--- RECORDS Enclosed Below ---

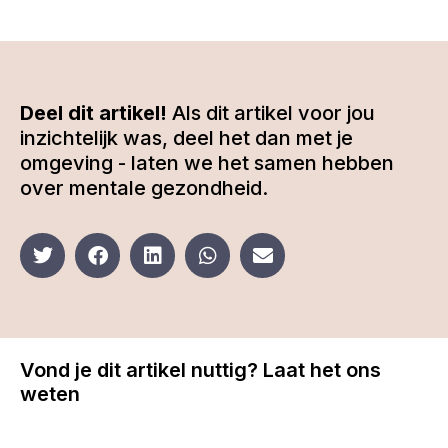
Deel dit artikel!
Als dit artikel voor jou
inzichtelijk was, deel het dan met je
omgeving - laten we het samen hebben
over mentale gezondheid.
Vond je dit artikel nuttig? Laat het ons
weten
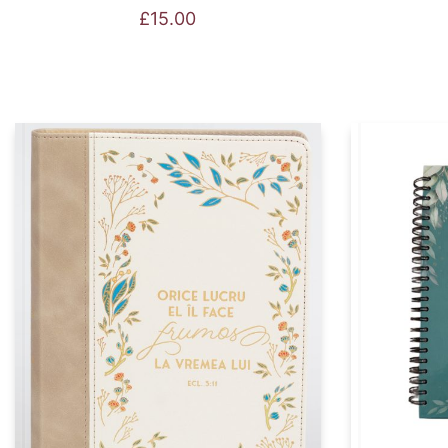
£
15.00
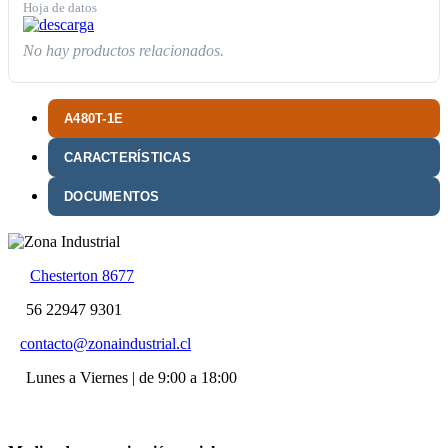
Hoja de datos
No hay productos relacionados.
A480T-1E
CARACTERÍSTICAS
DOCUMENTOS
Chesterton 8677
56 22947 9301
contacto@zonaindustrial.cl
Lunes a Viernes | de 9:00 a 18:00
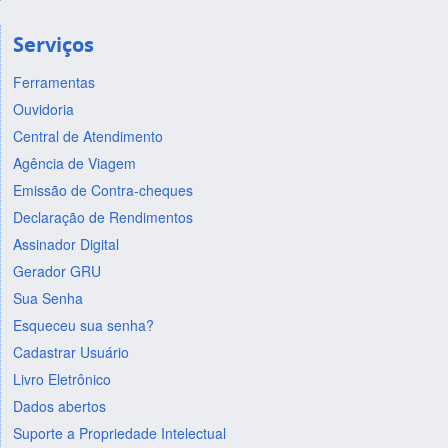
Serviços
Ferramentas
Ouvidoria
Central de Atendimento
Agência de Viagem
Emissão de Contra-cheques
Declaração de Rendimentos
Assinador Digital
Gerador GRU
Sua Senha
Esqueceu sua senha?
Cadastrar Usuário
Livro Eletrônico
Dados abertos
Suporte a Propriedade Intelectual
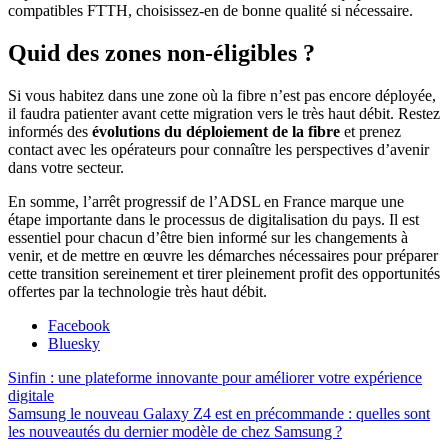
compatibles FTTH, choisissez-en de bonne qualité si nécessaire.
Quid des zones non-éligibles ?
Si vous habitez dans une zone où la fibre n’est pas encore déployée,
il faudra patienter avant cette migration vers le très haut débit. Restez
informés des
évolutions du déploiement de la fibre
et prenez
contact avec les opérateurs pour connaître les perspectives d’avenir
dans votre secteur.
En somme, l’arrêt progressif de l’ADSL en France marque une
étape importante dans le processus de digitalisation du pays. Il est
essentiel pour chacun d’être bien informé sur les changements à
venir, et de mettre en œuvre les démarches nécessaires pour préparer
cette transition sereinement et tirer pleinement profit des opportunités
offertes par la technologie très haut débit.
Partager
Facebook
la
Bluesky
publication
Navigation
Publication
Sinfin : une plateforme innovante pour améliorer votre expérience
"Fin
précédente :
digitale
de
de
Publication
Samsung le nouveau Galaxy Z4 est en précommande : quelles sont
l’ADSL
l’article
suivante :
les nouveautés du dernier modèle de chez Samsung ?
en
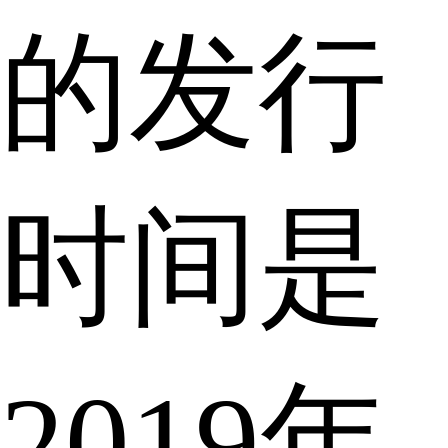
的发行
时间是
2019年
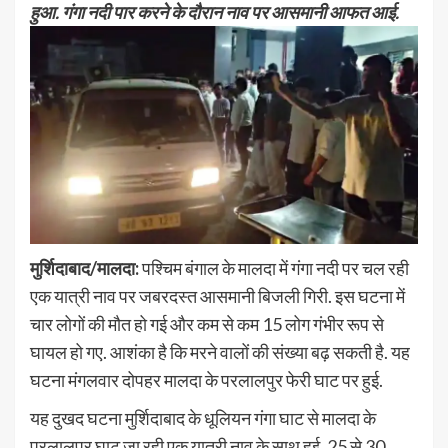
हुआ. गंगा नदी पार करने के दौरान नाव पर आसमानी आफत आई.
मुर्शिदाबाद/मालदा:
पश्चिम बंगाल के मालदा में गंगा नदी पर चल रही
एक यात्री नाव पर जबरदस्त आसमानी बिजली गिरी. इस घटना में
चार लोगों की मौत हो गई और कम से कम 15 लोग गंभीर रूप से
घायल हो गए. आशंका है कि मरने वालों की संख्या बढ़ सकती है. यह
घटना मंगलवार दोपहर मालदा के परलालपुर फेरी घाट पर हुई.
यह दुखद घटना मुर्शिदाबाद के धूलियन गंगा घाट से मालदा के
परलालपुर घाट जा रही एक यात्री नाव के साथ हुई. 25 से 30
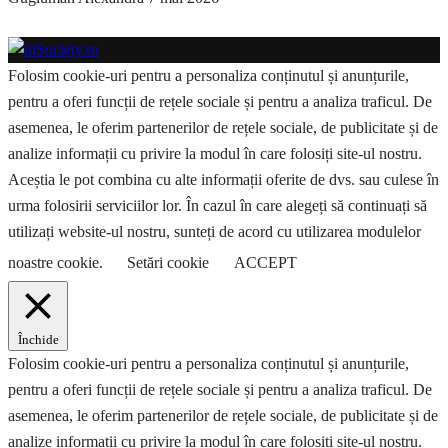
Folosim cookie-uri pentru a personaliza conținutul și anunțurile,
pentru a oferi funcții de rețele sociale și pentru a analiza traficul. De
asemenea, le oferim partenerilor de rețele sociale, de publicitate și de
analize informații cu privire la modul în care folosiți site-ul nostru.
Aceștia le pot combina cu alte informații oferite de dvs. sau culese în
urma folosirii serviciilor lor. În cazul în care alegeți să continuați să
utilizați website-ul nostru, sunteți de acord cu utilizarea modulelor
noastre cookie.
Setări cookie
ACCEPT
Închide
Folosim cookie-uri pentru a personaliza conținutul și anunțurile,
pentru a oferi funcții de rețele sociale și pentru a analiza traficul. De
asemenea, le oferim partenerilor de rețele sociale, de publicitate și de
analize informații cu privire la modul în care folosiți site-ul nostru.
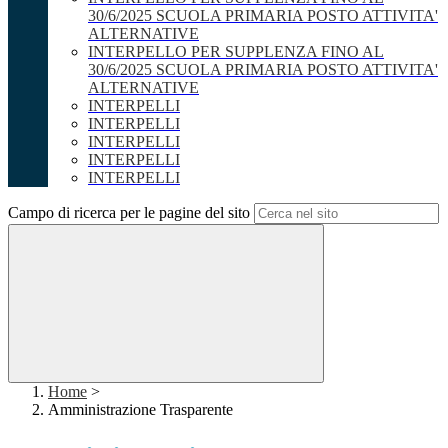
30/6/2025 SCUOLA PRIMARIA POSTO ATTIVITA'
ALTERNATIVE
INTERPELLO PER SUPPLENZA FINO AL
30/6/2025 SCUOLA PRIMARIA POSTO ATTIVITA'
ALTERNATIVE
INTERPELLI
INTERPELLI
INTERPELLI
INTERPELLI
INTERPELLI
Campo di ricerca per le pagine del sito
Home
>
Amministrazione Trasparente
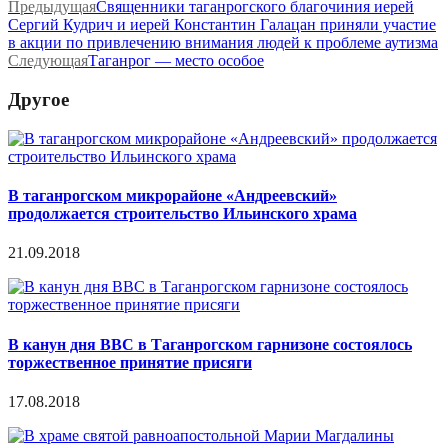
Предыдущая
Священники таганрогского благочиния иерей
Сергий Кудрич и иерей Константин Галацан приняли участие
в акции по привлечению внимания людей к проблеме аутизма
Следующая
Таганрог — место особое
Другое
В таганрогском микрорайоне «Андреевский»
продолжается строительство Ильинского храма
21.09.2018
В канун дня ВВС в Таганрогском гарнизоне состоялось
торжественное принятие присяги
17.08.2018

--- End of Enclosed RECORDS ---

* WORK ITEM *
In the records above, return precisely the line containing "В таганрогском микрорайоне" and each line that comes after it, up to the final one.

* SOLVED EXERCISE *
В таганрогском микрорайоне «Андреевский»
продолжается строительство Ильинского храма
21.09.2018
В канун дня ВВС в Таганрогском гарнизоне состоялось
торжественное принятие присяги
17.08.2018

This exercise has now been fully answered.